The other huge impact that I've had to contend with is moving around. Again, not losing friends from any kind of conflict, but that drift always comes about. Some friends and I can jump right back to where we left off when we reconnect. Others, I guess it just seems so forced, that without that one common activity we once shared, like a class or job, it's hard to keep that momentum going even when reconnected.
I don't live in the same city as my closest friends. Most of the time, not even in the same province. That adds a lot of strain to friendship. Add to that the life changes that start making us different people. Very few of my friends are married, it doesn't change who they are to me, but it does result in different realities. Add kids, and then for some reason the game really changes.
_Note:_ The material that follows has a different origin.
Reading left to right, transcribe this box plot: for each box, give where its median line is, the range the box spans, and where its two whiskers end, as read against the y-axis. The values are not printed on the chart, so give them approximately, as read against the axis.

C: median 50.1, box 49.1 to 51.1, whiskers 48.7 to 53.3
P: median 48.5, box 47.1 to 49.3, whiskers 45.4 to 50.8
I love my family, but it is all-consuming that I often just don't have the mental capacity to add checking-in to my daily to-do list. I try to keep tabs, but there's no knowing when I'll find that spare minute. Add distance, add insecurities, and add the fact that one of the commonalities that I have with my friends is that social insecurity, and then friendship turns into a guessing game of "Do I bother them or wait for them to want to talk to me?"
Having my son, and having his medical complications that have been the focus of my life since before he was born, has really changed the way that I fit with my friends. Those I was closest to have decided on my behalf that I don't have room for them, while others who I might not have claimed as my own friends have gone above and beyond to make sure that I'm okay.
I've read countless times how common it is for everything to change when kids come into the mix. The thing is that I don't feel any different. Sure my day has a few more demands in it. I have to adjust things around doctor's appointments and nap times, but the things I love haven't changed. My desire to be involved in my interests hasn't changed, my need to be silly with people I'm most comfortable with hasn't changed. I will admit that my ability to deal with bullshit has changed. I do not feel obligated to just go along with people's lies or showboating just to keep the peace. And, I guess, the other new obligation is that I need there to be acceptance of my son. Just as I probably wouldn't be able to maintain a friendship with someone who either hates or tries to ignore the fact that my significant other exists, I can't handle that about my kid. My family is not something that I have, they are part of me, and I guess understanding that is yet another one of those drift-making things.
I guess my dream is to have my university friendships back in the state that they were, but until then, I'm just going to keep doing me, the me that I am now, and the me that I strive to be. And all I can do is wish those who have come in and out of my life the same: the confidence to be themselves as they are and who they strive to be, regardless of what role I may or may not play in that journey.